The most important limitation is the eval cohort size. Twenty-three documents across a single therapeutic area constitute a small base for strong claims about generalizability. We treat the production numbers in section 6 as indicative, rather than authoritative, and explicitly note this gap. A larger, more diverse cohort, ideally enabled by a multi-tenant deployment, is the next major milestone.
The second limitation is cross-tenant calibration. Every customer onboards with their own rubric calibration tuned to their therapeutic areas, their literature mix, and their MRC reviewing conventions. We do not yet have a methodology for comparing CQI scores across customers that respects these differences without flattening them. Cross-tenant comparability is more.
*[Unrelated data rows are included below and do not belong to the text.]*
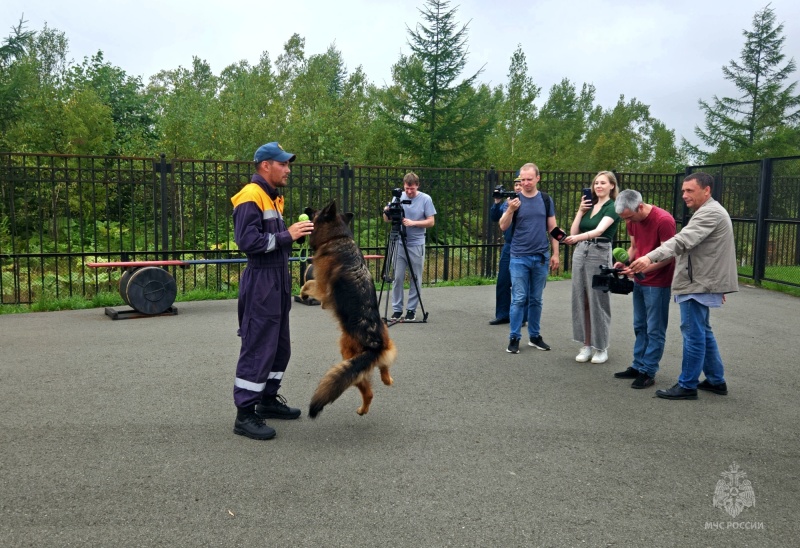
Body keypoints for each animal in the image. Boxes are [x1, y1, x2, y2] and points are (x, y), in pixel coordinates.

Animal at [300, 203, 396, 418]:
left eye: (317, 211)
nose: (307, 207)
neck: (337, 237)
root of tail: (375, 343)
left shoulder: (321, 288)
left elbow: (308, 283)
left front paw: (303, 294)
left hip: (347, 357)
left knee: (368, 392)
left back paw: (363, 409)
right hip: (387, 344)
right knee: (384, 368)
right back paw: (387, 379)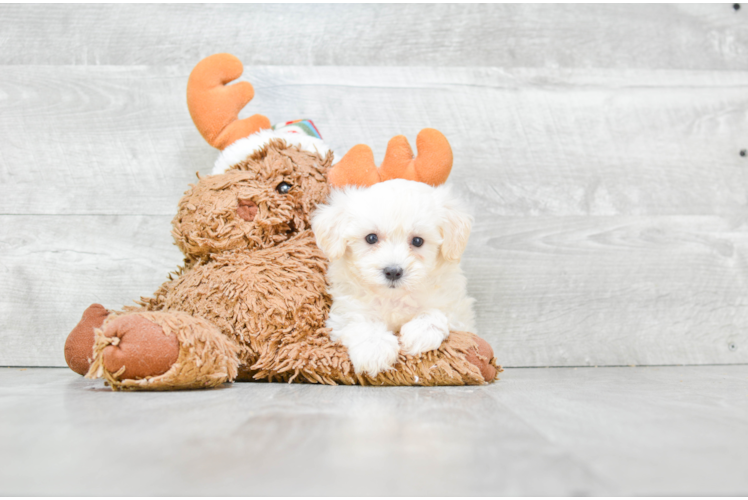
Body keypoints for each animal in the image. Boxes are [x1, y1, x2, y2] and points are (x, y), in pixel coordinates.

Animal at [312, 180, 476, 376]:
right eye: (371, 238)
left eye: (418, 241)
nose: (392, 271)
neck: (394, 297)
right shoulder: (345, 311)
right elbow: (359, 322)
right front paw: (374, 349)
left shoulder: (458, 311)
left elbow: (439, 311)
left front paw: (422, 331)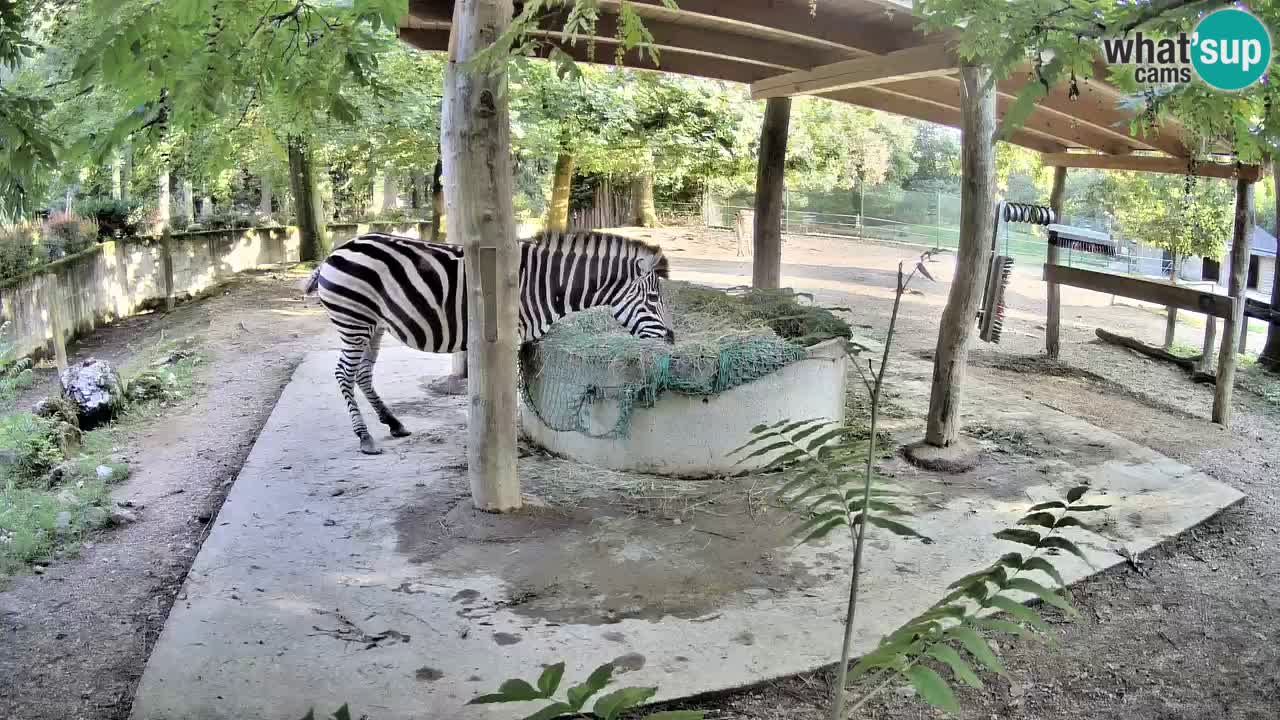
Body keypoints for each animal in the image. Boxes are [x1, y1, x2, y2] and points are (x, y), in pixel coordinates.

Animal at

Interesting benchmark question; it is also the one we have not solved.
The third is mitigating judge drift. LLM-as-Judge approaches have well-documented reliability issues, including positional bias and sensitivity to prompt phrasing. While our quarterly Golden Dataset recalibration cadence mitigates these issues, it does not eliminate them. Changes in document types, specific source data sets, or writer behavior can introduce drift. We have considered increasing the recalibration frequency to monthly, but the operational costs are significant, and the trade-off remains unresolved.
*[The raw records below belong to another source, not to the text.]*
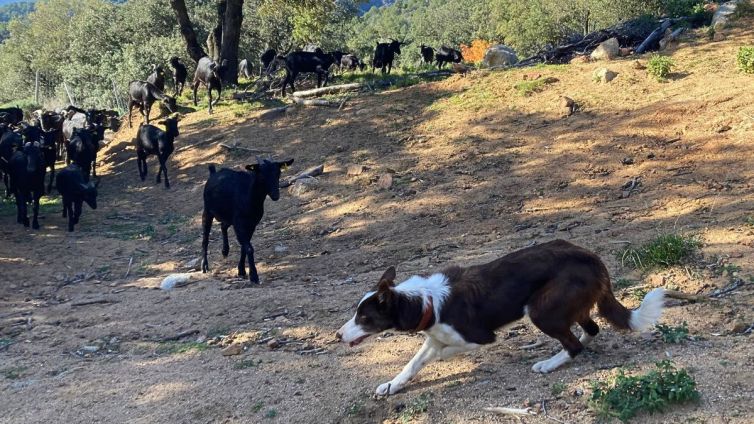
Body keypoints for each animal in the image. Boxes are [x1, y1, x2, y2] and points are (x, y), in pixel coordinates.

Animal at [336, 240, 664, 396]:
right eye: (356, 313)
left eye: (364, 317)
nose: (338, 335)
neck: (423, 302)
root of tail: (593, 259)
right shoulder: (434, 337)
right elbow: (412, 364)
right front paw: (392, 386)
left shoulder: (478, 337)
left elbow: (443, 354)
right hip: (565, 307)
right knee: (591, 329)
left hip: (540, 311)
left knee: (575, 344)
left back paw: (548, 364)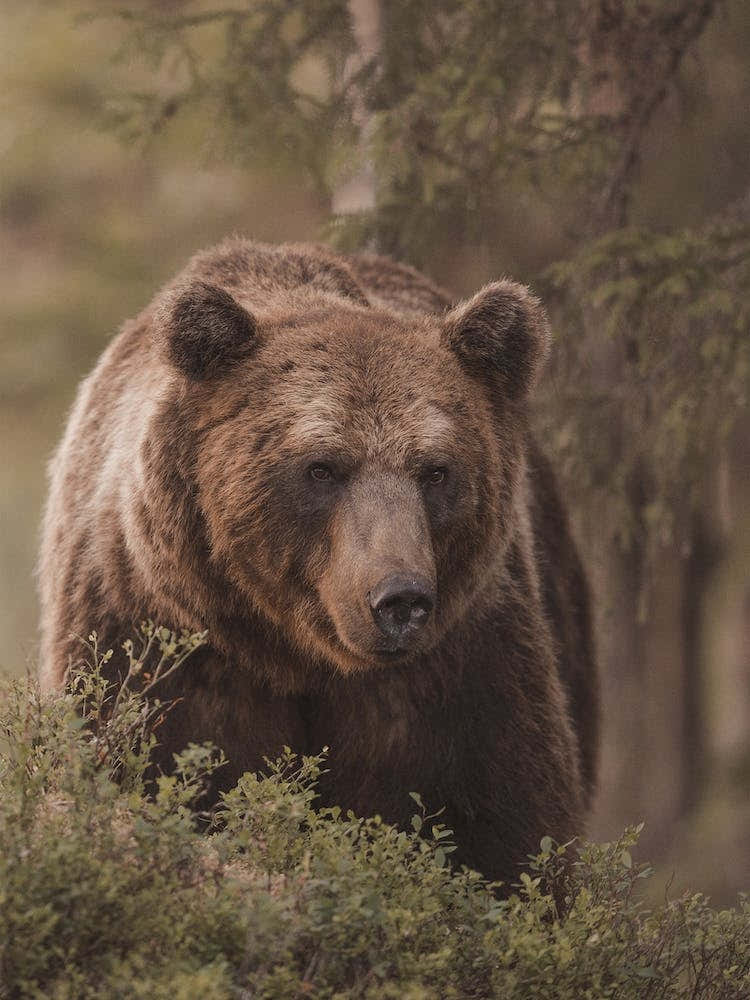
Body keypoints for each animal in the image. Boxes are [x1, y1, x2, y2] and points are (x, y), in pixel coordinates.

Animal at [38, 238, 598, 886]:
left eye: (436, 470)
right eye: (322, 467)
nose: (399, 599)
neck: (296, 653)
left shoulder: (461, 671)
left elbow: (510, 833)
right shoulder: (153, 640)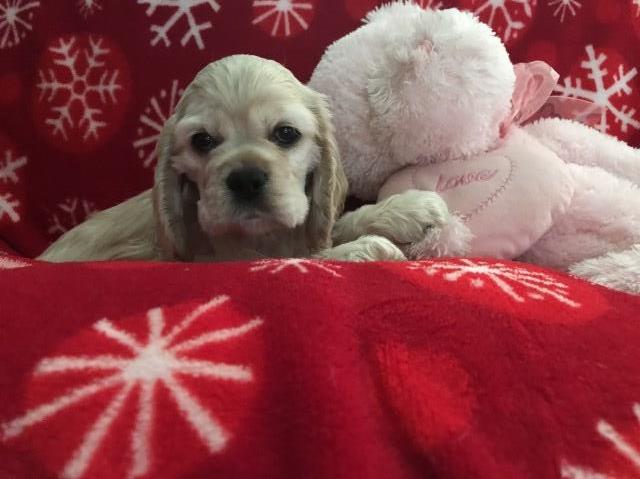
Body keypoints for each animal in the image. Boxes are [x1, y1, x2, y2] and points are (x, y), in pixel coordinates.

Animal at [41, 57, 440, 266]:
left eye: (285, 133)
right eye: (202, 141)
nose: (246, 179)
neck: (261, 236)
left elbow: (328, 227)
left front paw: (408, 209)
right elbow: (305, 257)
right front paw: (365, 248)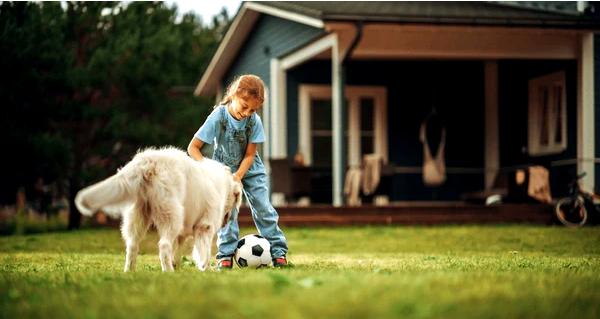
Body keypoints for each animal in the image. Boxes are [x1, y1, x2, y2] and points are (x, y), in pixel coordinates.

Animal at [75, 148, 241, 272]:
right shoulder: (205, 226)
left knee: (132, 245)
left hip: (138, 216)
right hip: (172, 216)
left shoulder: (183, 232)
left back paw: (130, 271)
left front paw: (179, 266)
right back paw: (168, 271)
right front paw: (205, 268)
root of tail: (149, 162)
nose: (227, 220)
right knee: (164, 245)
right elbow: (203, 251)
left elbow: (178, 250)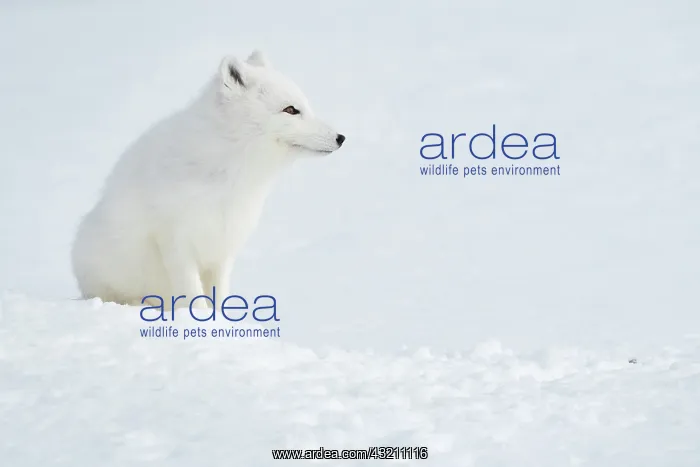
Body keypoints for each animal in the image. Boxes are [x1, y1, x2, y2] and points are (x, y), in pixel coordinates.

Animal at [71, 50, 345, 308]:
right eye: (291, 110)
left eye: (305, 106)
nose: (341, 137)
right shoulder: (176, 242)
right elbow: (195, 296)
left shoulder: (222, 249)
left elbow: (219, 295)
The fourth is the cross-customer Golden Dataset problem. The Golden Dataset is, by construction, drawn from a customer's production documents. A second customer cannot benefit from the first customer's Golden Dataset under data-handling terms. However, the framework would be more powerful, and cross-tenant calibration (Limitation 2) would be tractable if a privacy-preserving methodology for extending the Golden Dataset across customers existed. We do not yet have one.
Conclusion
Fourteen months in production distilled these three non-negotiable principles for regulated AI. Quality must anchor speed, not the other way around. In regulated document authoring, a faster flawed process is a liability. Leading with speed metrics is a safety inversion; leading with quality ensures the system optimizes for compliance and clinical accuracy. The scoring function must encode asymmetric domain risk. Generic metrics fail regulated contexts. Clinical risk is asymmetric: a missed contraindication is a safety event; an extra search result costs a few seconds of human attention. Therefore, the optimization math (F2 scoring) must align with the operational stakes. Measure the model, not the cleanup. Post-edit scores are contaminated by human skill. To identify and repair model weaknesses, we enforce scoring on the raw AI output (pre-edit snapshot). This architectural isolation converts evaluation from a vanity metric into a diagnostic tool for engineering.